Test 1: Nominal Mode
The first part of our test session was devoted to the work of our system in its nominal mode, when none of the system components were overclocked. Only the multiplier for the memory frequency and memory timings were changed. I have to say that during this test we tried to emulate the most typical operational conditions for our platforms, so we decided not to deactivate any processor technologies. Hyper-Threading, Turbo Mode and Enhanced Intel SpeedStep worked as usual: the system saw our Core i5-655K processor as a quad-core one, and its clock frequency increased to 3.33 GHz or 3.46 GHz under computational load of different intensity.
At first we were going to test Core i5-655K in all possible modes, which are in this case more numerous than by regular LGA1156 processor. The regular Core i5 CPUs can only clock the memory as DDR3-800, DDR3-1066 or DDR3-1333, but the overclocker Core i5-655K also supports DDR3-1600, DDR3-1866 and DDR3-2133 modes. At least, this is the conclusion we managed to draw after checking out the settings available in the mainboard BIOS with this processor.
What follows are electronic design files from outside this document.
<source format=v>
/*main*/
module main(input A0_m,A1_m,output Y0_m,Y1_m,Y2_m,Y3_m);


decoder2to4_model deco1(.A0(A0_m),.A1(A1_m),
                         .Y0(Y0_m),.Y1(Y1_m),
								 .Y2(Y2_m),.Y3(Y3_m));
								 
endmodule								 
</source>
However, practical experiments showed that not all the memory configurations are operational. In particular, as we have already mentioned above in the description of our DDR3-2133 memory, Core i5-655K failed to work stably with the memory frequency at 2133 MHz. Therefore, we had to eliminate the DDR3-2133 mode from our tests. Another problem emerged in DDR3-1600 mode. In this mode the memory remained stable only with less aggressive timings set to 9-9-9-27 or 8-8-8-24. When we set the timings to 7-7-7-21, the system would freeze on boot-up, although GeIL GE34GB2133C9DC definitely supports this operational mode according to the spec. In other words, the Clarkdale memory controller is not as simple as it seems at first glance, so it is obviously very strange that the regular representatives of the Clarkdale family do not have any coefficients that could allow clocking the memory at frequencies past DDR3-1333.
We used Cachemem benchmark in Lavalys Everest utility to test the memory subsystem bandwidth and latency.
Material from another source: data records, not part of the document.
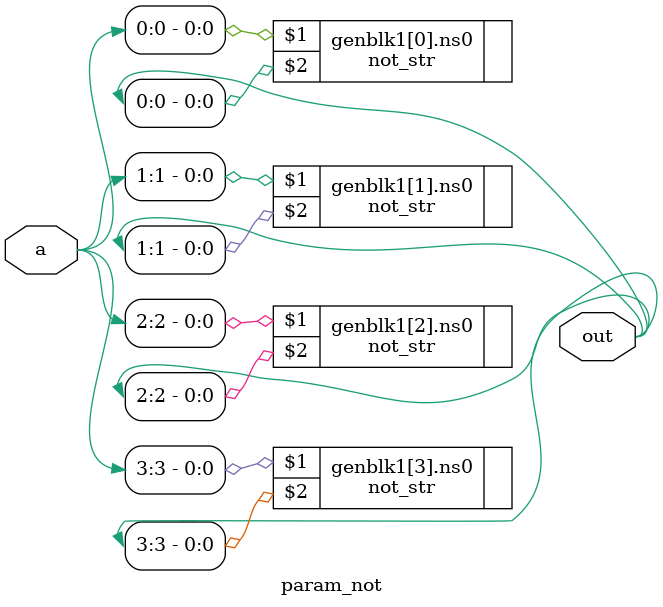
<source format=v>
`timescale 1ns / 1ps


module param_not
    #(parameter N = 4)
    (input [N-1:0] a,
     output [N-1:0] out
     );
     
     genvar i;
    generate 
        for (i = 0; i < N; i = i + 1)
            begin
                not_str ns0(a[i], out[i]);
            end
    endgenerate     
endmodule

</source>
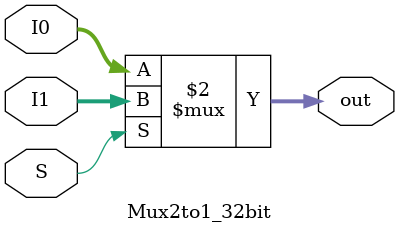
<source format=v>

module Mux2to1_32bit ( I0,
				       I1,
				       S,
				       out);

	parameter bit_size = 32;

	input [bit_size-1:0] I0;
	input [bit_size-1:0] I1;
	input S;

	output [bit_size-1:0] out;

	assign out = (S == 1)? I1: I0;

endmodule

</source>
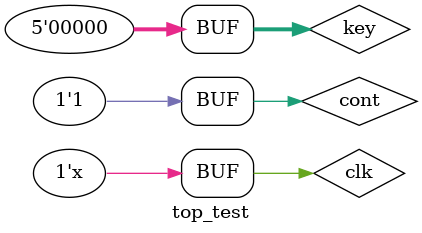
<source format=v>
`timescale 1ns / 1ps


module top_test(
    );
    
    reg clk;
    reg [4:0] key;
    reg cont;
    
    initial begin
        clk = 0;
        cont = 1;
        key = 0;
    end
    
    always #10 clk = ~clk;
    
    top _top (
        .clk_100mhz(clk),
        .key(key),
        .cont(cont)
    );
    
endmodule

</source>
Things are very interesting here. On the one hand, memory frequency increase and lower timings logically lead to lowering of the overall practical latency. But on the other hand, if we look at the performance level during reads from the memory subsystem (and it is one of the most important practical parameters), its growth will not be really noticeable. It seems that with memory working at speeds past DDR3-1333 the bandwidth along the path between the processor computational cores and memory is artificially limited by some obstacle. So, it would be quite logical to assume that this obstacle is none other but the internal bus connecting the processor die with the die containing the memory controller itself. In other words, using high-speed memory with Clarkdale processors without any overclocking by raising the base clock frequency won’t do much good.
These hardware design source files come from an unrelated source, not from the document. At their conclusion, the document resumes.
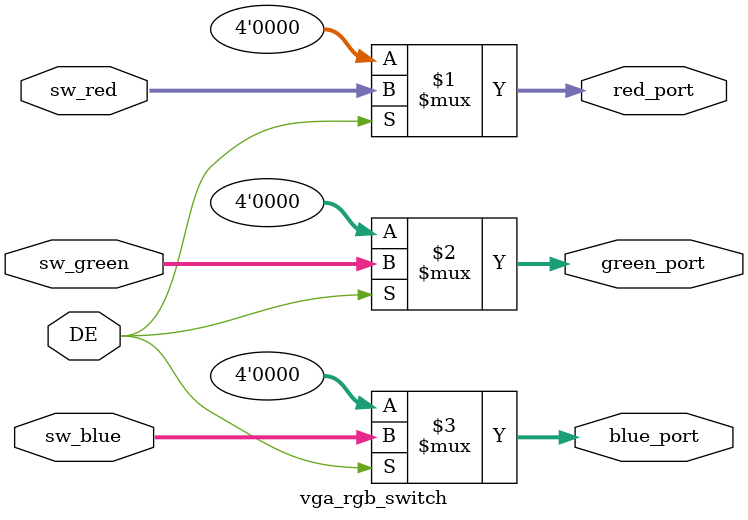
<source format=sv>
`timescale 1ns / 1ps

module vga_rgb_switch (
    input logic [3:0] sw_red,
    input logic [3:0] sw_green,
    input logic [3:0] sw_blue,
    input logic DE,
    output logic [3:0] red_port,
    output logic [3:0] green_port,
    output logic [3:0] blue_port
);

    assign red_port   = DE ? sw_red : 4'b0;
    assign green_port = DE ? sw_green : 4'b0;
    assign blue_port  = DE ? sw_blue : 4'b0;

endmodule

</source>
Of course, the benchmark results reflect this observation clearly:
Although fast DDR3 SDRAM only provides lower memory subsystem latency, barely affecting the actual bandwidth increase, we can see that the performance increases in a number of tests when we install faster memory modules into our testbed. On average, the use of DDR3-1866 instead of DDR3-1333 delivers about 3% performance boost. This is exactly what Intel takes away from us by telling us not to use faster memory than 1333 MHz with their Core i5 and Core i3 processors. In our opinion, this is a pretty ephemeral increase in actual speed, that gives us good reasons to doubt the need for high-speed DDR3 SDRAM in non-overclocked LGA1156 systems. Sad as it might seem, but the memory controller in Clarkdale based systems is no match for the memory controller in Lynnfield under no circumstances, so the increase in the memory frequency does absolutely nothing in this case.